Nebî salla`llahu aleyhi ve sellem`in şöyle buyurduğu rivâyet olunmuştur: Benim tarafımdan (teblîğ edilen Kur`an`dan) bir âyet olsun (halka) ulaştırınız, (öğretiniz!) Benî İsrâil (in ibretli kıssaların) dan da haber verebilirsiniz!. Bun(u haber vermek) de beis yoktur. Her kim de (benim söylemediğim bir şey`i söyledi diye) bile bile bana yalan isnâd ederse, o da Cehennem`deki yerini hazırlasın!

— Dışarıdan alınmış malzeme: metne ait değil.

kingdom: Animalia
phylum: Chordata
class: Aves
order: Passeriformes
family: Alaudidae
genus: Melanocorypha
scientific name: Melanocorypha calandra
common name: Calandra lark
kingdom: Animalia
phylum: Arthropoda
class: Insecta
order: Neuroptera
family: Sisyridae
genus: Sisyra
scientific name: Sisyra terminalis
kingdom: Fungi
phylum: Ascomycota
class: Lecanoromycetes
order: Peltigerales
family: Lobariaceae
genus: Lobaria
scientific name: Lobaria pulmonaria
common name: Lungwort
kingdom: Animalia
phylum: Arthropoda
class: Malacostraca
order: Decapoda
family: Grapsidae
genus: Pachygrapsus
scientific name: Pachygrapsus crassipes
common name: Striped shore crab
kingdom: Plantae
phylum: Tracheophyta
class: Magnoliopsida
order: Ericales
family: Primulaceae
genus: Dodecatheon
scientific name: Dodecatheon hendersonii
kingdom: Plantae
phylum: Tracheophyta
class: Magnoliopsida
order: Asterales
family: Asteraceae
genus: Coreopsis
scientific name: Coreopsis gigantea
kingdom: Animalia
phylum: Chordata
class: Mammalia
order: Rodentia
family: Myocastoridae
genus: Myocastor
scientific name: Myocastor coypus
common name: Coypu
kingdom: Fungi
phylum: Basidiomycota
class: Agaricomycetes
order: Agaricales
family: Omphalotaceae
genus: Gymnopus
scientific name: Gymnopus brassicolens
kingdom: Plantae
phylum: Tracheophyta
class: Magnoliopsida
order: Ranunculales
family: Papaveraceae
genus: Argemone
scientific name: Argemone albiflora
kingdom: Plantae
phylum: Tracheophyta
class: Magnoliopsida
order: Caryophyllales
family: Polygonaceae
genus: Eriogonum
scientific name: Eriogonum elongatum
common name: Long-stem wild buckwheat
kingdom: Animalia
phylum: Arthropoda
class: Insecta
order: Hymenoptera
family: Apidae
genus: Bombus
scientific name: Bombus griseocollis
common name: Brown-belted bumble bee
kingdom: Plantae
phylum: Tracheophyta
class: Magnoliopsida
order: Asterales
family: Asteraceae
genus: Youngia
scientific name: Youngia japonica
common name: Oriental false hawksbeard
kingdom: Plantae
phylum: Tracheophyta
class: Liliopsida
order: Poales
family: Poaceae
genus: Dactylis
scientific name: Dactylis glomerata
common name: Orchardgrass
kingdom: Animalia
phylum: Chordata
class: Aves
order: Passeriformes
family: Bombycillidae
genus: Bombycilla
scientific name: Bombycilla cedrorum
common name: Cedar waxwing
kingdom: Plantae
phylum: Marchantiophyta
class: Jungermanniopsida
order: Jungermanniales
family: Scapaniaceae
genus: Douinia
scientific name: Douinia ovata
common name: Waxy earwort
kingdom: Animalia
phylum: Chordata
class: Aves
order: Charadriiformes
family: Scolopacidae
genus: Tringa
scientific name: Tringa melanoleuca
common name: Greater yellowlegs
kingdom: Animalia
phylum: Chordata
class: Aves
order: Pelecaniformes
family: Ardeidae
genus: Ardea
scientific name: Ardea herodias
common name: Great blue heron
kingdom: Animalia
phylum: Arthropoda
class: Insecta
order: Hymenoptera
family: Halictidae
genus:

Rivâyete göre, Nebî salla`llahu aleyhi ve sellem: "Yahûdî ve Hristiyanlar (ak saçlarını, sakallarını) boyamazlar. Siz onlara muhâlefet ediniz!" buyurmuştur.
Rivâyete göre Resûlullah salla`llahu aleyhi ve sellem şöyle buyurmuştur: Sizden önce geçen ümmetlerden birisi içinde bir kişi vardı. Onun (vücûdünde) bir yarası vardı. (Kangren hâline gelmişti.) Onun elem ve ıztırâbına dayanamayıp bir bıçak almış da onunla elini kesmişti. Fakat kan bir türlü kesilmemiş nihâyet ölmüştür. Allahu Teâlâ: kulum kendi kendisine (ölüme teşebbüs ederek) bana takaddüm eyledi. Ben (de) ona Cennet`i haram kıldım, buyurdu.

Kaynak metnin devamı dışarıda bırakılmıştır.